On November 13, 2023, the Protocol for the Protection of the Caspian Sea against Pollution from Land-based Sources and Activities to the Tehran Convention (the Moscow Protocol) entered into force. The Moscow Protocol provides a series of measures to prevent, control, reduce and eliminate pollution of the Caspian Sea. It establishes important regulations on emission controls, emission limit values, best environmental practices applied and environmental quality objectives to strive (to download the Moscow Protocol).
The document also enshrines the desire of Caspian countries to pursue the sustainable use of natural resources of the Caspian Sea as integral part of the development process, meeting the needs of present and future generations in an equitable manner. The entering into force and beginning of its implementation is an important stage in restoration and comprehensive protection of the Caspian ecosystem vulnerable to pollution.
“Nature knows no boundaries, and preserving the unique ecosystems of the Caspian Sea, which coastline belongs to five states, is a very difficult task for a Caspian country, acting alone. Therefore, today we are strengthening international cooperation in the Caspian Sea. This is important, among other things, for preserving the populations of red listed animals – the Caspian seal and the saiga, which migrates on sea ice in winter,” Alexander A. Kozlov, Minister of Natural Resources and Ecology of the Russian Federation, had commented on the completion of the Moscow Protocol ratification.
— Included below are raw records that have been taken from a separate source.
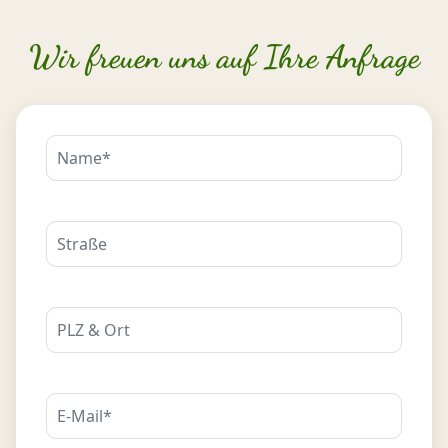
Wir freuen uns auf Ihre Anfrage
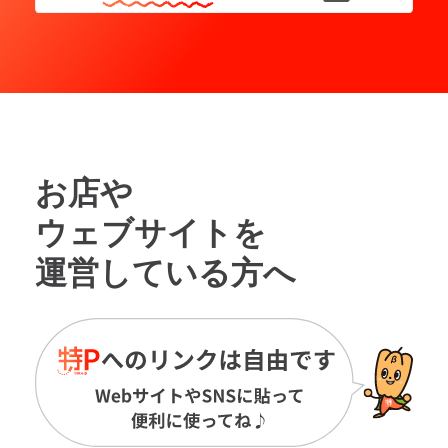
お店や
ウェブサイトを
運営している方へ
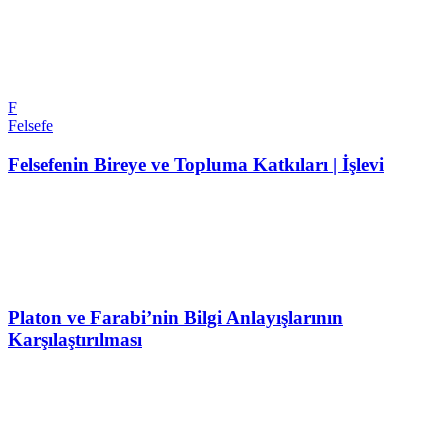
F
Felsefe
Felsefenin Bireye ve Topluma Katkıları | İşlevi
Platon ve Farabi’nin Bilgi Anlayışlarının
Karşılaştırılması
The Moscow Protocol is already the second protocol to the Tehran Convention entered into force. The first one was the Protocol Concerning Regional Preparedness, Response and Co-operation in Combating Oil Pollution Incidents (the Aktau Protocol), which entered into force in 2016. Negotiations are also currently underway for the fifth protocol to the Tehran Convention (the Protocol on Monitoring, Assessment and Information Exchange).